----- Source material -----

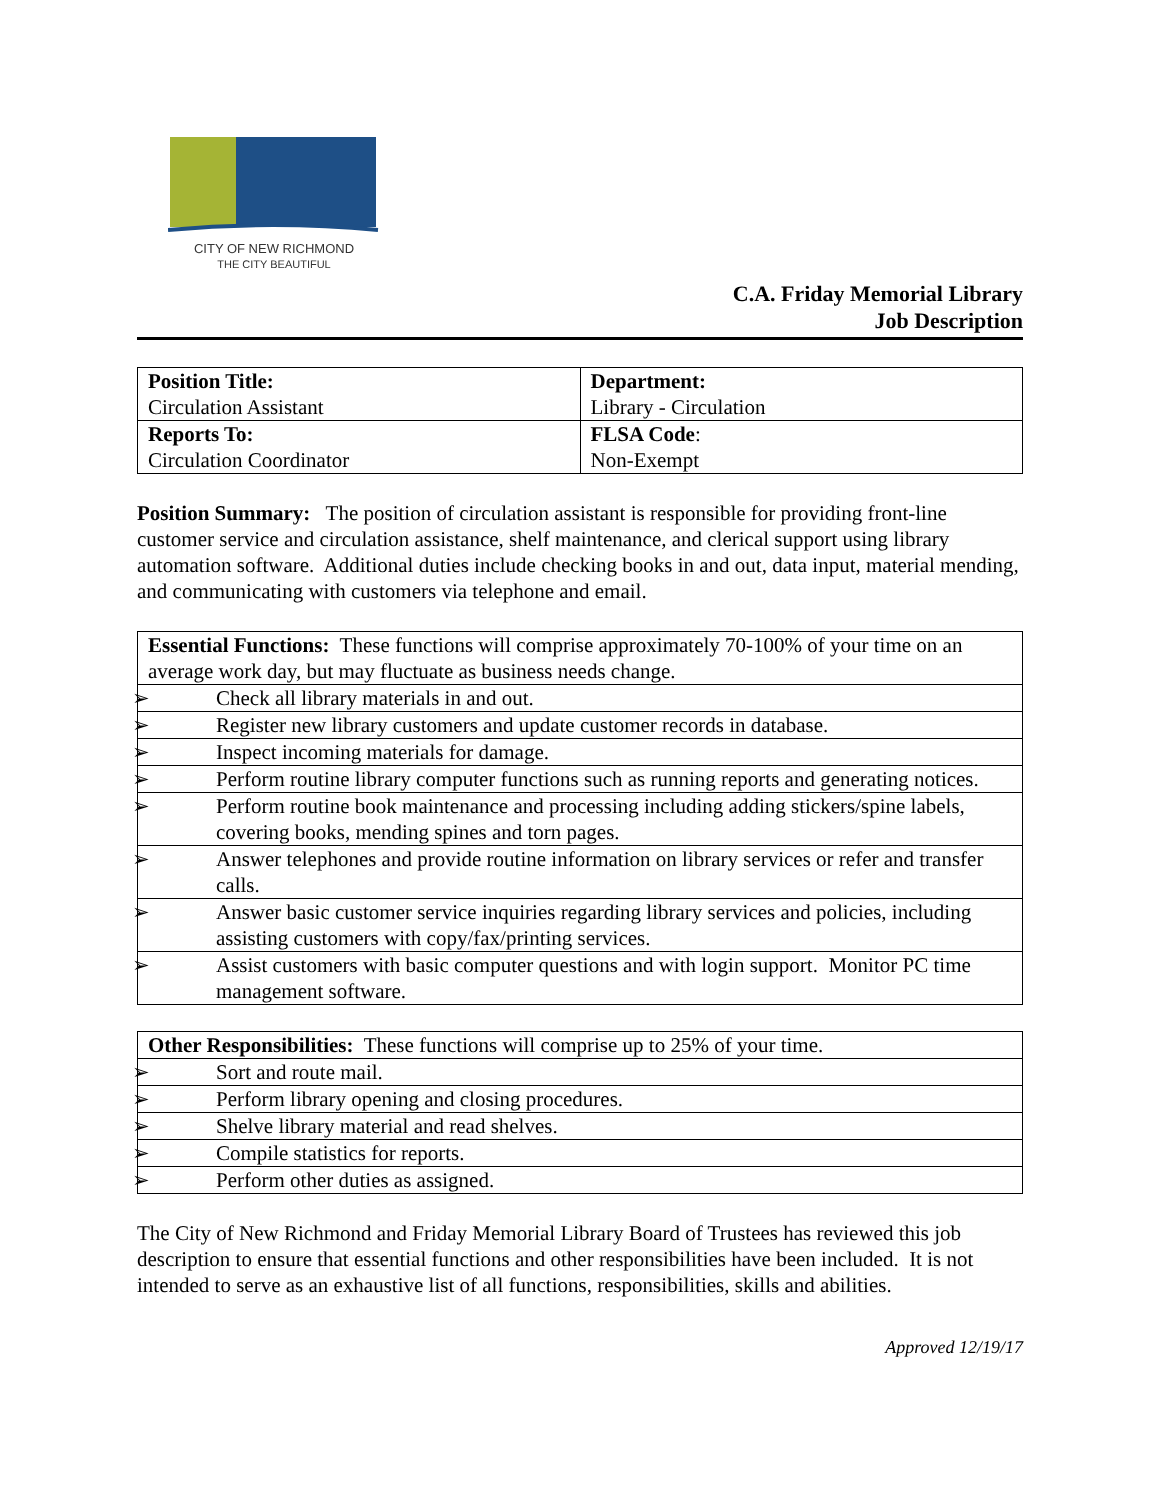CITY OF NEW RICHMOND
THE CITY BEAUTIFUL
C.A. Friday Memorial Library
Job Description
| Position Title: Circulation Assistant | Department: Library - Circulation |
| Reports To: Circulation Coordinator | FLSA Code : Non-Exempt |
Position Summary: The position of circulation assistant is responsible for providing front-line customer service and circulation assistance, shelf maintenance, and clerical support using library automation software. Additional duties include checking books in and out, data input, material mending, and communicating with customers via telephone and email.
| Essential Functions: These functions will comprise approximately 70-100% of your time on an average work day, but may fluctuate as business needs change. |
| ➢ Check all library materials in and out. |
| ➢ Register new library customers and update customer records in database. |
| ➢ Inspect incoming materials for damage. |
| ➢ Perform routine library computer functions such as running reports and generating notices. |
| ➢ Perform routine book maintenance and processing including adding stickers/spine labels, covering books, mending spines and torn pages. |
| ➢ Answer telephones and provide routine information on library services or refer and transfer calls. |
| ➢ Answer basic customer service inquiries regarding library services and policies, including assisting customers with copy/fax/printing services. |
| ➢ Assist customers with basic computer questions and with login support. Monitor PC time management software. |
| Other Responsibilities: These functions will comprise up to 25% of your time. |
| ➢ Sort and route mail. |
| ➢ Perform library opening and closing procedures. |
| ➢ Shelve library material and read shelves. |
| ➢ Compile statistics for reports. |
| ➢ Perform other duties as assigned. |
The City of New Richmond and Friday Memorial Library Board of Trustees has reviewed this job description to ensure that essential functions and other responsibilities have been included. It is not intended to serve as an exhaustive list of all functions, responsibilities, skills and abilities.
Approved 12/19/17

-----

• **Task brief**
Using the material above, copy every line in which the string "services" occurs.

• **Output of the task**
| ➢ Answer telephones and provide routine information on library services or refer and transfer calls. |
| ➢ Answer basic customer service inquiries regarding library services and policies, including assisting customers with copy/fax/printing services. |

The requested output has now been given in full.